Sur le consentement, à un moment donné il n'est pas possible de dire "il aurait dû comprendre que je ne voulais pas" quand on parle de son mec et quand on s'est contenté de ne pas manifester de l'envie (encore une fois, je cantonne mon propos hors champs pénal, hors violences, dans un contexte très lambda de couple - donc j'exclue le concept de sidération). Il ne peut pas lire dans nos pensées.
A nous de dire: non. Même pas besoin de dire pourquoi. Juste non. Le dire. Pour être comprise.
Tout comme je me force à exprimer mes envies au quotidien, et à ne pas attendre qu'il les devine, désormais je dis "non" quand ce soir je suis nase.
Après, de manière plus générale, et donc pas cantonnée au couple, j'ai vu des situations pénales qui sont objectivement très troubles, notamment quand cela concerne des jeunes défavorisés.
J'ai eu le cas d'une tournante. La gamine violée par plus d'une dizaine de mecs dans une citée sensible. Truc ignoble, vraiment. Pour autant quand on lit le dossier, on est effaré par l'absence de conscience/connaissance de la notion de consentement.

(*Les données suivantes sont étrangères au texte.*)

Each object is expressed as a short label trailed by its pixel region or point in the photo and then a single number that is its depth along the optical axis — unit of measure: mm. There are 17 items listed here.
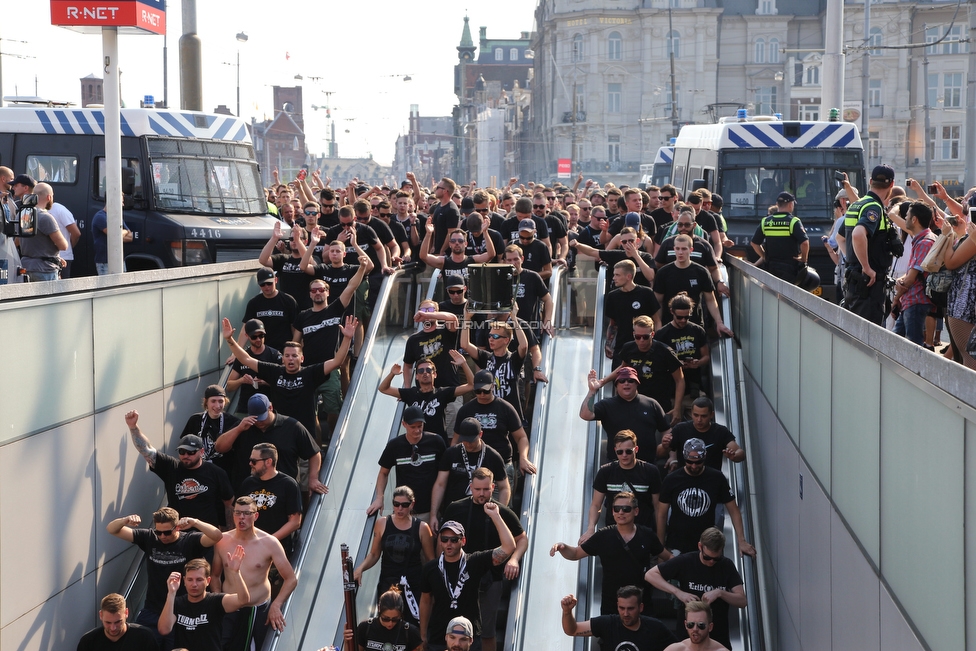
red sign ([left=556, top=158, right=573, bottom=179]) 84500
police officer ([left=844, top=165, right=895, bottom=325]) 10773
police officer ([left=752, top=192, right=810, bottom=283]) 14242
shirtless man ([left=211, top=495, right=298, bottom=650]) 9602
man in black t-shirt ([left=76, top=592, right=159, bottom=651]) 9164
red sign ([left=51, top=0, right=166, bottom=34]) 10906
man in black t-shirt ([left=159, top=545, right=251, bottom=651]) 9297
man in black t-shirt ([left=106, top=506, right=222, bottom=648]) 9844
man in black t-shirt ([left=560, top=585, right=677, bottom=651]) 8633
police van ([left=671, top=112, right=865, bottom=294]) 18266
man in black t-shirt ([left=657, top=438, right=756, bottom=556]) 9492
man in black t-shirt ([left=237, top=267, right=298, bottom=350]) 12766
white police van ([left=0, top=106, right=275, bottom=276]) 16516
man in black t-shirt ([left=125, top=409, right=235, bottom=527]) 10398
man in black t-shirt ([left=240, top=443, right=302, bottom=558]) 10258
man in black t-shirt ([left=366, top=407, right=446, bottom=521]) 10398
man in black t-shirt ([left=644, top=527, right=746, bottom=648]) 8852
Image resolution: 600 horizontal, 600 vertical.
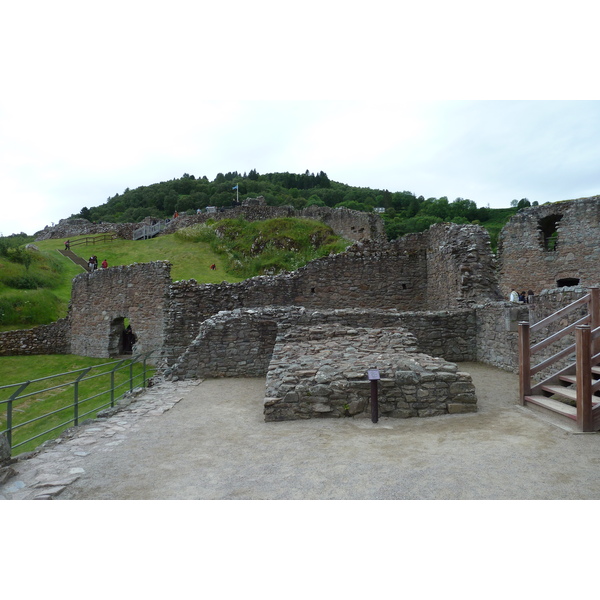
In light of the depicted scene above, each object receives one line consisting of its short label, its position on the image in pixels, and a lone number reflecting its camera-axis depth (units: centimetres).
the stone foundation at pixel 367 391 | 712
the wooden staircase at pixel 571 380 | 559
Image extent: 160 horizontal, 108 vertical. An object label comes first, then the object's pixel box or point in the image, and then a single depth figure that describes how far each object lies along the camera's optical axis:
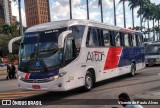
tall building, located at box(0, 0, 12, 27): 103.38
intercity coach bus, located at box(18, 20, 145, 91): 9.65
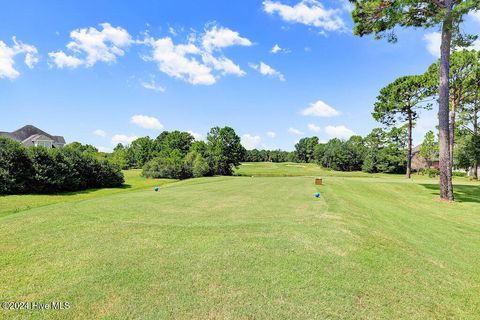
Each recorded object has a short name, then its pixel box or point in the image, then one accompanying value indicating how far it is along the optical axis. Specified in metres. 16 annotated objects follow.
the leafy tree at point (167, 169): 48.16
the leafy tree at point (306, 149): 114.69
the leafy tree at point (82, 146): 82.01
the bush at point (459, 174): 43.02
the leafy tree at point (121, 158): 62.78
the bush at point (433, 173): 34.06
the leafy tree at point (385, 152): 53.12
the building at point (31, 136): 54.59
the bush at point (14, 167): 22.55
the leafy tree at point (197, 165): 49.81
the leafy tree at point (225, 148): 56.48
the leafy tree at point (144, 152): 81.48
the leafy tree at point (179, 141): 68.06
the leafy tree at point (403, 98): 30.51
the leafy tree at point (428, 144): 43.49
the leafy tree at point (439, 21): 14.46
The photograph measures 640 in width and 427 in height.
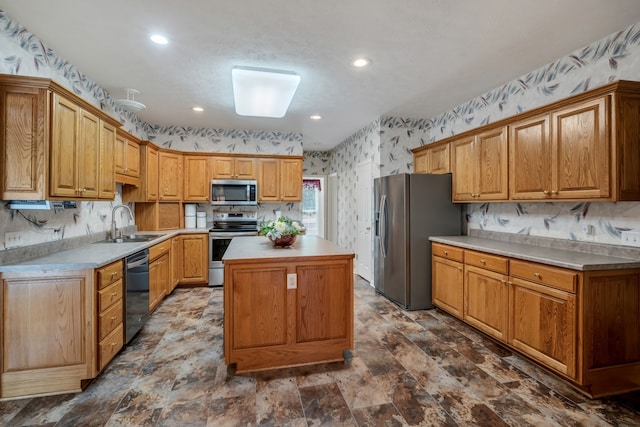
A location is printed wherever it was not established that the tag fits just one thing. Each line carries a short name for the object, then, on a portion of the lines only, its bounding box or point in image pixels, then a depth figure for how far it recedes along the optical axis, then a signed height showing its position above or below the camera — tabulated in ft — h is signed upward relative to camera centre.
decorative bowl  9.17 -0.83
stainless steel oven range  15.71 -1.05
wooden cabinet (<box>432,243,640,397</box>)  6.81 -2.61
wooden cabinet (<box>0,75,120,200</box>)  6.72 +1.72
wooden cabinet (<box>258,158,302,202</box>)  17.20 +1.95
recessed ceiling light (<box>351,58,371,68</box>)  9.19 +4.72
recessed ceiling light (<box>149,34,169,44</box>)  7.98 +4.69
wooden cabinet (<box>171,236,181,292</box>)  14.40 -2.33
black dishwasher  8.94 -2.50
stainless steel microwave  16.48 +1.19
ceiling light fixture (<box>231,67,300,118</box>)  9.23 +4.02
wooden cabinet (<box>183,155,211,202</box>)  16.40 +1.93
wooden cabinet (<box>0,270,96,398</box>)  6.63 -2.68
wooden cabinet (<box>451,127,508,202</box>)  10.10 +1.76
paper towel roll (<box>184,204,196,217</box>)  16.74 +0.19
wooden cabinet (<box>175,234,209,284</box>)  15.38 -2.31
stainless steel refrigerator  12.34 -0.49
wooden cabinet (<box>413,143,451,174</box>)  12.76 +2.49
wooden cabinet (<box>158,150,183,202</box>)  15.55 +1.97
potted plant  9.09 -0.53
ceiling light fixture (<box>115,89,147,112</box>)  10.79 +4.00
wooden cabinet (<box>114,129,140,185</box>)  11.59 +2.27
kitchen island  7.77 -2.49
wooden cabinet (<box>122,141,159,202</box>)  14.05 +1.33
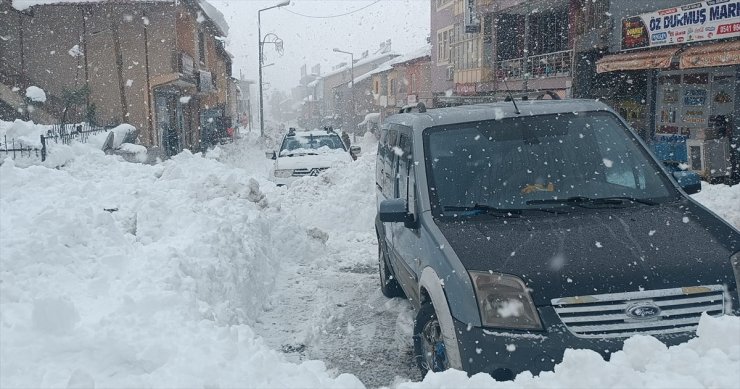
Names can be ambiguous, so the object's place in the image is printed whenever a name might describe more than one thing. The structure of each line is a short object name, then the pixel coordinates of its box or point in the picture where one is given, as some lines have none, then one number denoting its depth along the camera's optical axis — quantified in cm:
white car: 1440
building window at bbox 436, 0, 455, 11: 3400
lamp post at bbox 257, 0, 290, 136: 3848
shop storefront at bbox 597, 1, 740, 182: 1365
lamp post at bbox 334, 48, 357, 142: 5699
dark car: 323
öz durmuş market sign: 1345
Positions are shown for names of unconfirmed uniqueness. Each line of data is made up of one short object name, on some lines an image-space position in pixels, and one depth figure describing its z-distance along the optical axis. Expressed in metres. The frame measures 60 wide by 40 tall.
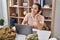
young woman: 1.18
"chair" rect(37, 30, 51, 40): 1.16
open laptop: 1.24
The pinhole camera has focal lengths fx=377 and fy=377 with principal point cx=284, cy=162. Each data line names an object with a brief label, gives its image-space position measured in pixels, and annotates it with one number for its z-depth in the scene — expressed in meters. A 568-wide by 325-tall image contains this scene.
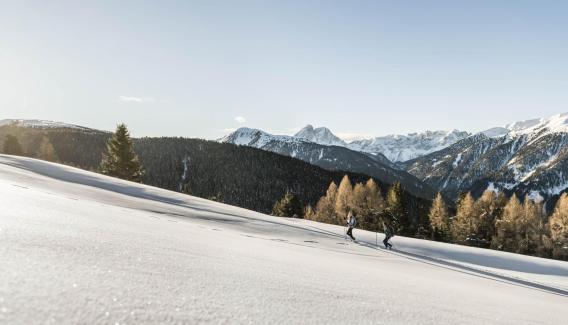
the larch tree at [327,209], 85.88
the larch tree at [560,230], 62.16
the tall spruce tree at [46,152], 68.62
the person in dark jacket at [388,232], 23.96
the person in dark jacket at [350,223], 24.73
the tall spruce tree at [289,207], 84.62
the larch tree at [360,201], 83.62
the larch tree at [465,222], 72.88
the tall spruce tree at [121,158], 53.53
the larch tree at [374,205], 79.19
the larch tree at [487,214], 74.00
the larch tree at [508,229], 68.88
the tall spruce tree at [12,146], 61.94
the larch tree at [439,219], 78.88
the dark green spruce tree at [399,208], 75.25
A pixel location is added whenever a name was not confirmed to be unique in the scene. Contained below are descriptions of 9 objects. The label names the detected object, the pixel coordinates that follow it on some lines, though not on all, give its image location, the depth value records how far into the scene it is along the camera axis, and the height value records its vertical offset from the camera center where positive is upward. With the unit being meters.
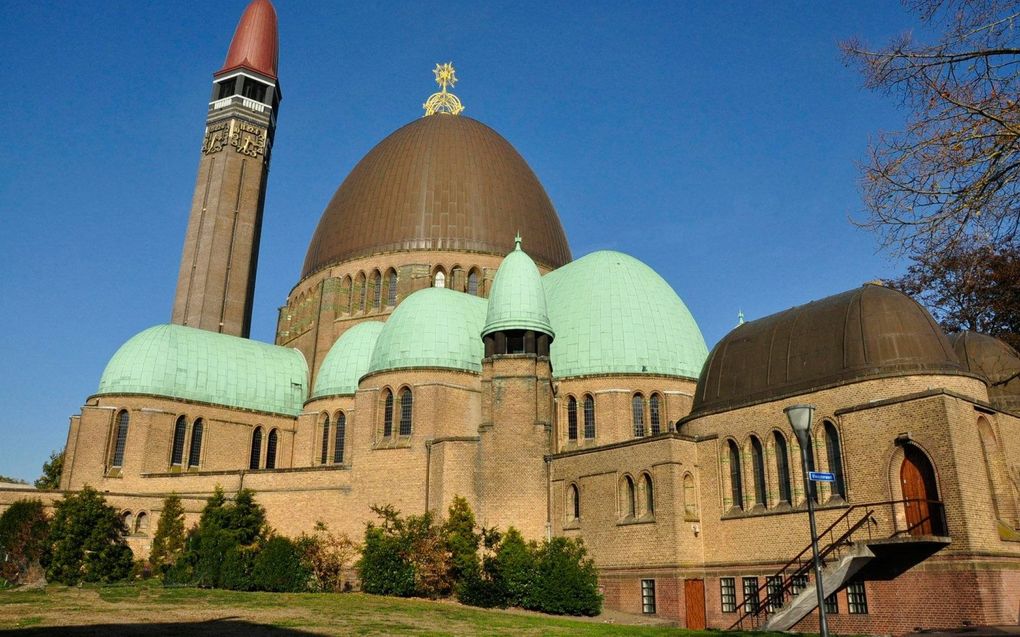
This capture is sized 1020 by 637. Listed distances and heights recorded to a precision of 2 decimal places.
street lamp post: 15.03 +2.96
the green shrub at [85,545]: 33.84 +1.83
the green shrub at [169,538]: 36.72 +2.27
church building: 23.75 +7.06
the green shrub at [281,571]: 30.17 +0.75
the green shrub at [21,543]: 34.50 +1.91
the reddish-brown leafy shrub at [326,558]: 31.22 +1.25
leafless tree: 10.34 +5.24
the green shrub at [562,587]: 27.67 +0.25
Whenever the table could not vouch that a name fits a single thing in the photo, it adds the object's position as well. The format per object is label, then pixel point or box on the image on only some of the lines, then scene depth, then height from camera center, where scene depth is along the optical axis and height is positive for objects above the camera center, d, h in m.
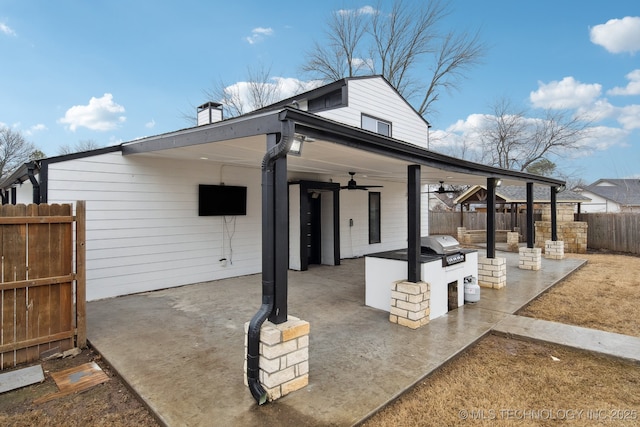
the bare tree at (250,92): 20.94 +7.72
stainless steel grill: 5.13 -0.44
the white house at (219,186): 3.72 +0.56
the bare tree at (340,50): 19.48 +9.60
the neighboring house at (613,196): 27.13 +1.64
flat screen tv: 6.54 +0.34
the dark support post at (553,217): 9.73 -0.05
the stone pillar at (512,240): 12.65 -0.93
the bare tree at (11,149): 21.62 +4.55
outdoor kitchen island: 4.71 -0.82
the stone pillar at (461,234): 15.07 -0.81
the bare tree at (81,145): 25.60 +5.57
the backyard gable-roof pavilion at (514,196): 15.28 +0.92
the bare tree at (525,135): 21.91 +5.48
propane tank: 5.40 -1.21
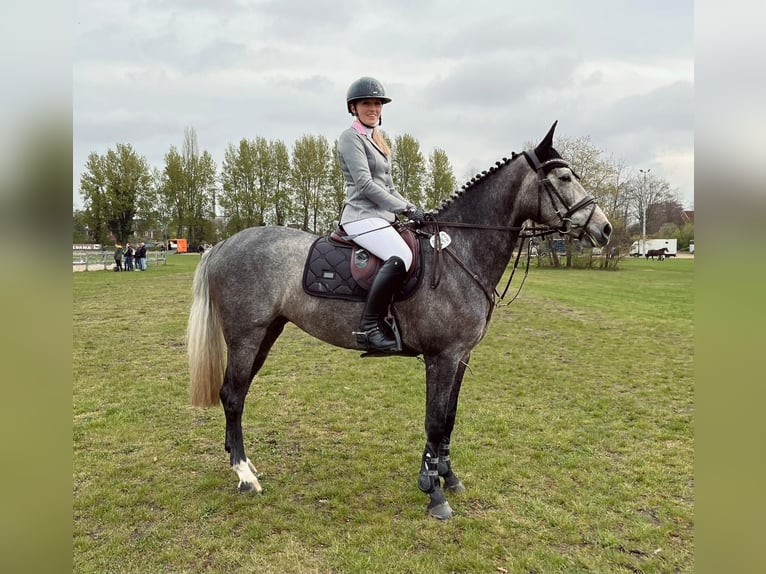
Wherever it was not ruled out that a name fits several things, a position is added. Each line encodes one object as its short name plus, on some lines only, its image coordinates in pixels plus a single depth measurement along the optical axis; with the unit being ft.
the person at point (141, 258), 96.32
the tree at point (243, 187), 127.13
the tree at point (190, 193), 132.36
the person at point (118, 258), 91.15
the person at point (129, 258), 92.78
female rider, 12.04
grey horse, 12.06
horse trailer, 154.61
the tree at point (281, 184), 120.16
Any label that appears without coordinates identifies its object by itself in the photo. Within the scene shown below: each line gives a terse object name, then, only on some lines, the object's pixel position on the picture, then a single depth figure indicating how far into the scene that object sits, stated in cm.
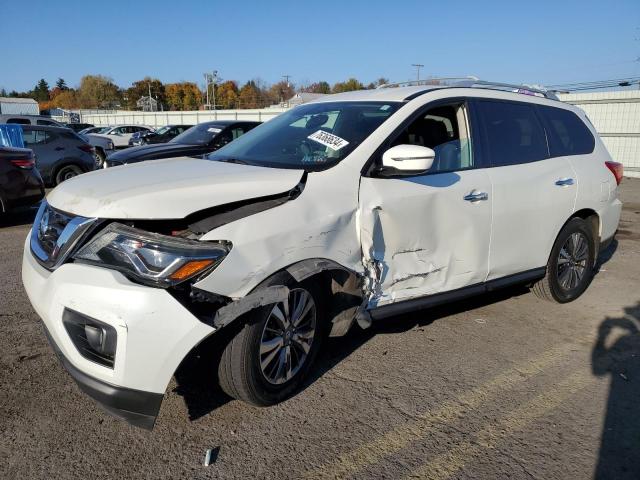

Personne, ni du côté des prévenus, ni du côté de la victime, ne sait ce qu'est le consentement, ce que ça veut dire, comment ça se manifeste. La misère sociale, culturelle, financière et intellectuelle fait des ravages.
Certains des gamins disent qu'ils pensaient qu'elle était d'accord parce qu'elle ne disait pas non explicitement. Une fois qu'on leur fait ouvrir les yeux sur le concept de sidération, sur l'impossibilité de dire "non" alors qu'il y a plein de mec autour d'elle, qu'elle est terrifiée, qu'il est le 17ème, il réagit lui même en disant "c'est vrai elle avait l'air triste".
Et elle, quelques mois plus tôt, a accepté de pratiquer des fellations à des potes de son mec parce que son mec lui avait demandé. Et elle ne voyait le pb. Pour elle c'était fun, elle était d'accord cette fois là. Et la fois suivante c'était une blague de son mec, et elle a dû faire la même chose pour récupérer son téléphone portable. Et là aussi zéro souci pour elle. Quand on attire son attention sur le fait que le consentement est très flou et même altéré dans ces deux cas, elle ne le réalise pas et ne se demande pas vraiment si elle en avait envie. Elle ne conceptualise pas et n'analyse pas ces actions et gestes.
Quand tout le monde, agressé et agresseur, est bien bien à la rue sur la notion de consentement, c'est là où ça part en sucette. Quand personne n'est plus capable de réfléchir, d'avoir le bagage intellectuel et culturel pour amorcer un début d'analyse sur les choses, c'est forcément la porte ouverte à ce type de situation.
Après, et j'en terminerai là, je trouve qu'on en fait beaucoup sur un sujet qui est certes important mais qui, à mes yeux, est tout à fait marginal et très pris en compte, même si pas résolu.
Perso, je sors de chez moi en robe/jupe/décolleté comme je veux, et j'ai toujours pu. Je n'ai jamais rencontré de pb avec mes ex. J'ai tjs dit non comme je le souhaitais. Je n'ai jamais été particulièrement harcelée dans la rue, je ne me suis jamais sentie en danger en tout cas ni même mal à l'aise.
Je n'ai pas du tout le sentiment de vivre une quelconque oppression masculine, ni même qu'il y aurait une culture flippante du viol dans notre société. Elle demeure patriarcal, ça changera sans aucun doute.